**Exercise inputs**

········

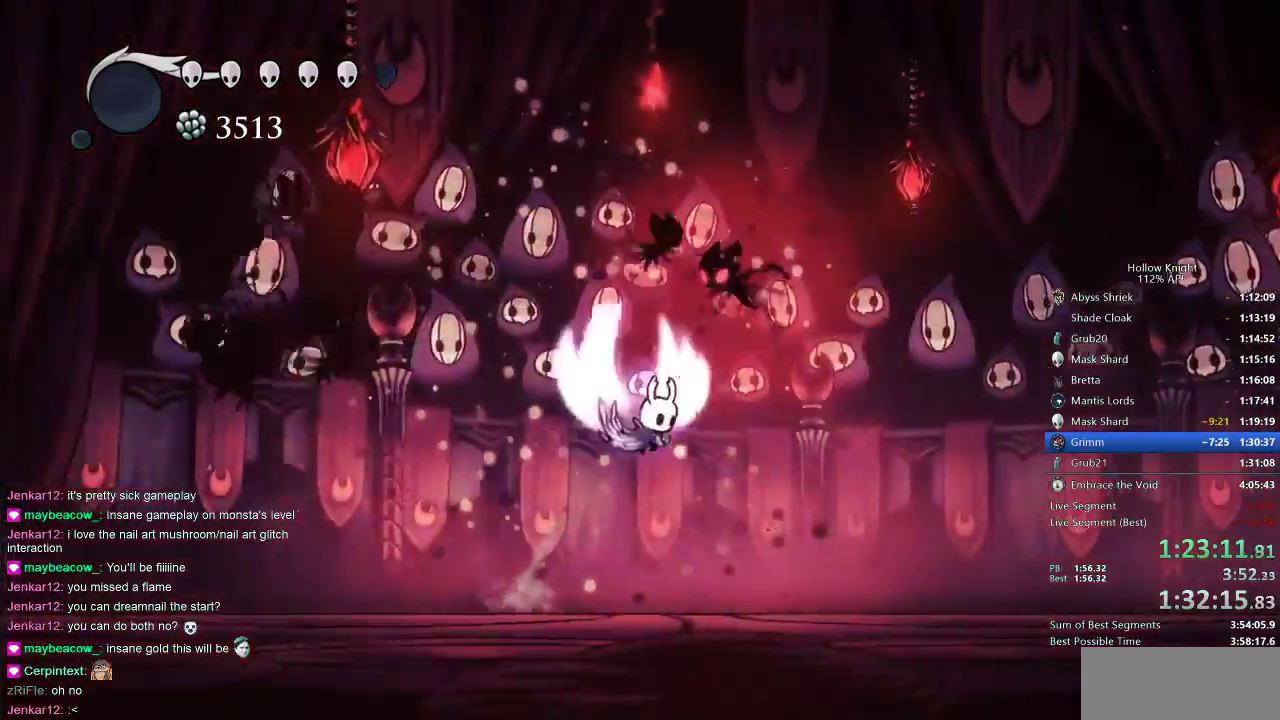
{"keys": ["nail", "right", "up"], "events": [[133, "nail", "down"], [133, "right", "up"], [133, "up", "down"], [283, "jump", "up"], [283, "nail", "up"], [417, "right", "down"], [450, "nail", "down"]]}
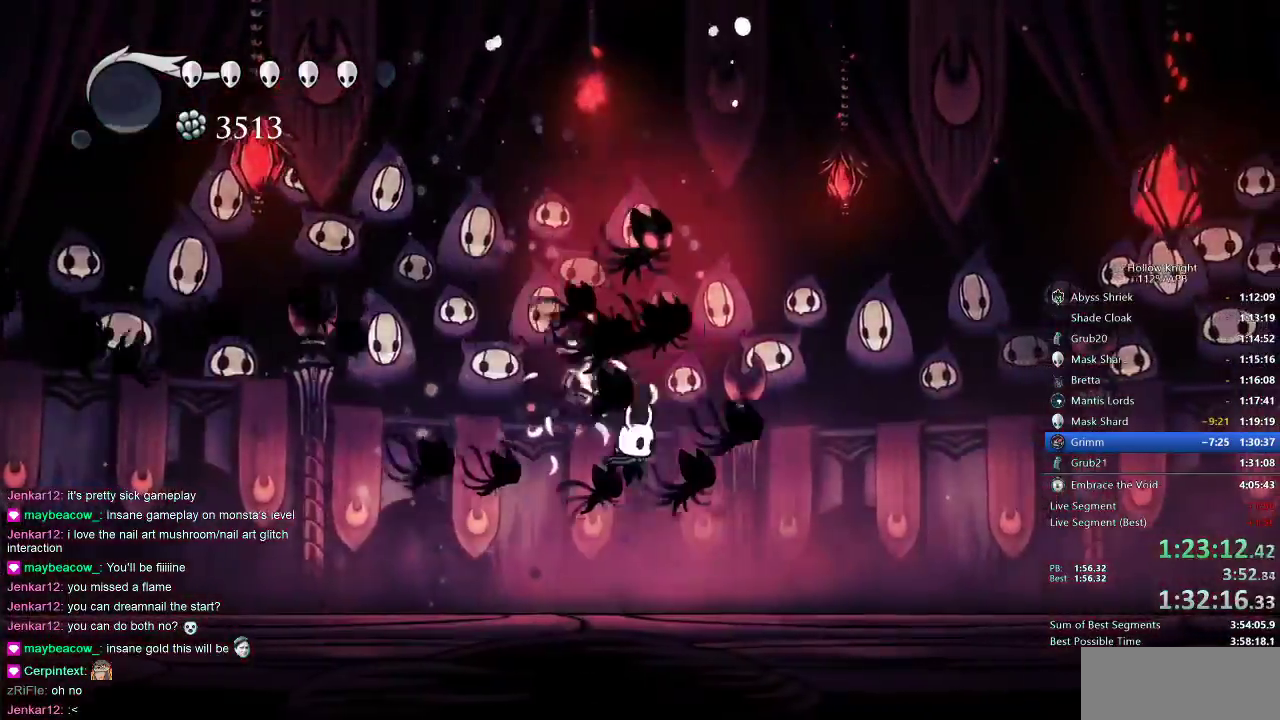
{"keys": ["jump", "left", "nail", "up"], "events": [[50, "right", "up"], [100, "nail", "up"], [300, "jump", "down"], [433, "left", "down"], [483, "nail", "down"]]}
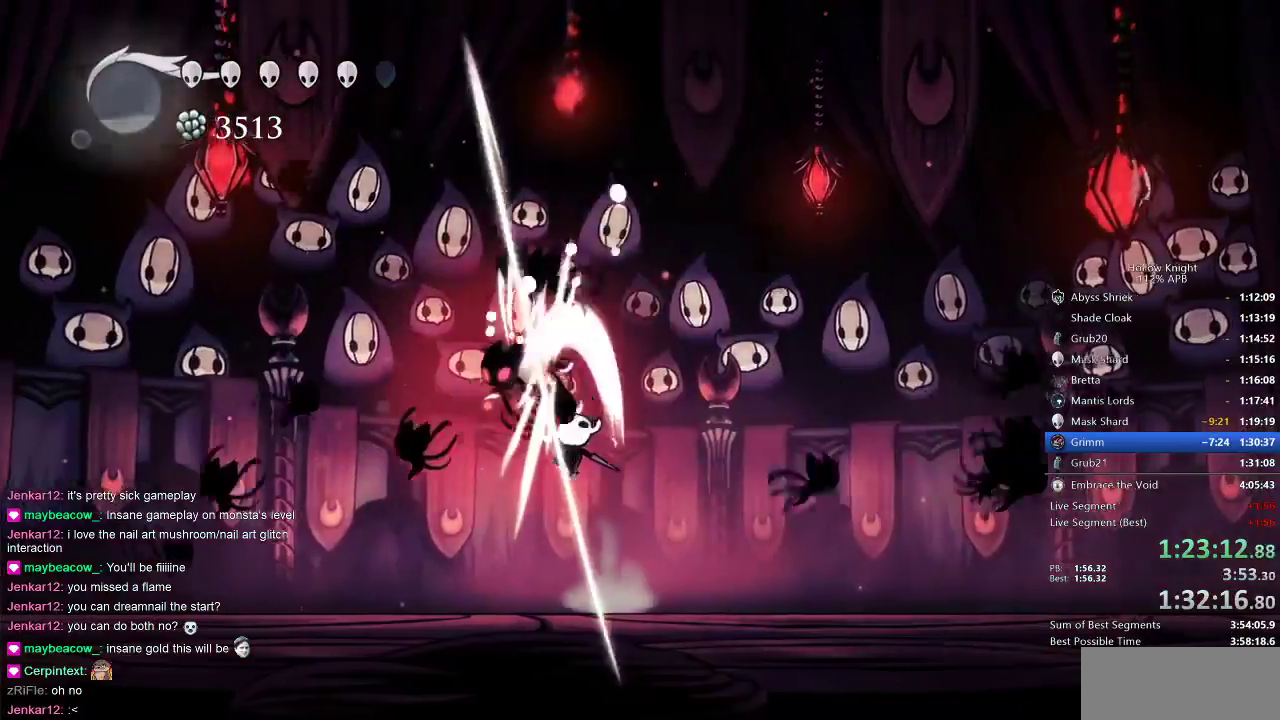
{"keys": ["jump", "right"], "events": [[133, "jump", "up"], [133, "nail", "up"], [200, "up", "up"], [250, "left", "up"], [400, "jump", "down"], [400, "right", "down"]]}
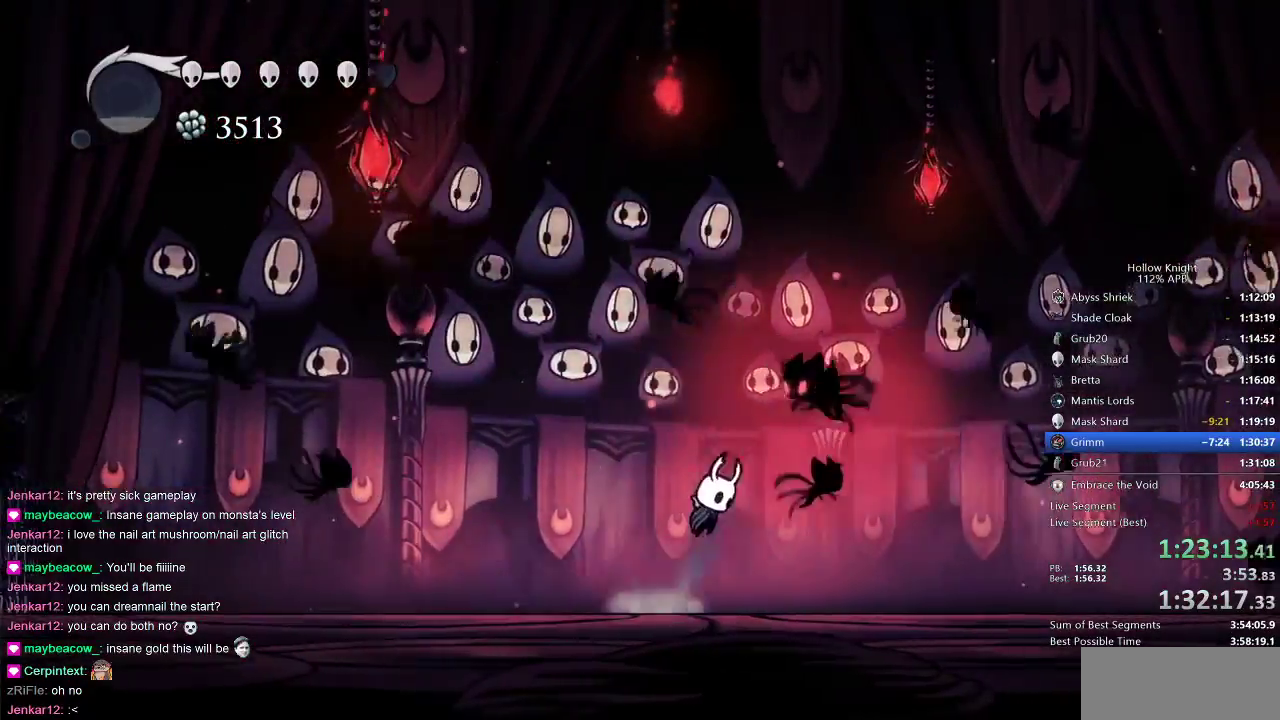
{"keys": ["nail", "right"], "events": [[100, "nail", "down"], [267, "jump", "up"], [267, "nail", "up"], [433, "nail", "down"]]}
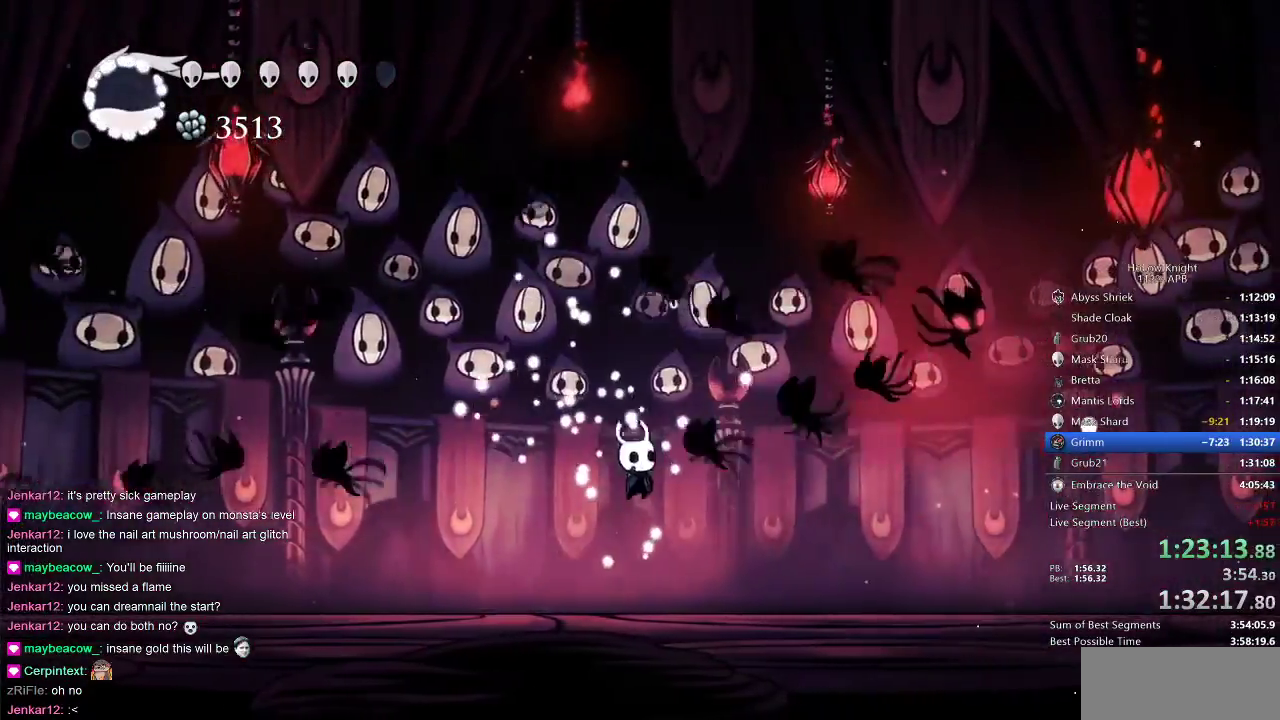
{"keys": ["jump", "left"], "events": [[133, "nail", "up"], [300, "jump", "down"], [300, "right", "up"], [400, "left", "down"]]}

········

Among the records, find the lines that contain "left" and copy each of them.

{"keys": ["jump", "left", "nail", "up"], "events": [[50, "right", "up"], [100, "nail", "up"], [300, "jump", "down"], [433, "left", "down"], [483, "nail", "down"]]}
{"keys": ["jump", "right"], "events": [[133, "jump", "up"], [133, "nail", "up"], [200, "up", "up"], [250, "left", "up"], [400, "jump", "down"], [400, "right", "down"]]}
{"keys": ["jump", "left"], "events": [[133, "nail", "up"], [300, "jump", "down"], [300, "right", "up"], [400, "left", "down"]]}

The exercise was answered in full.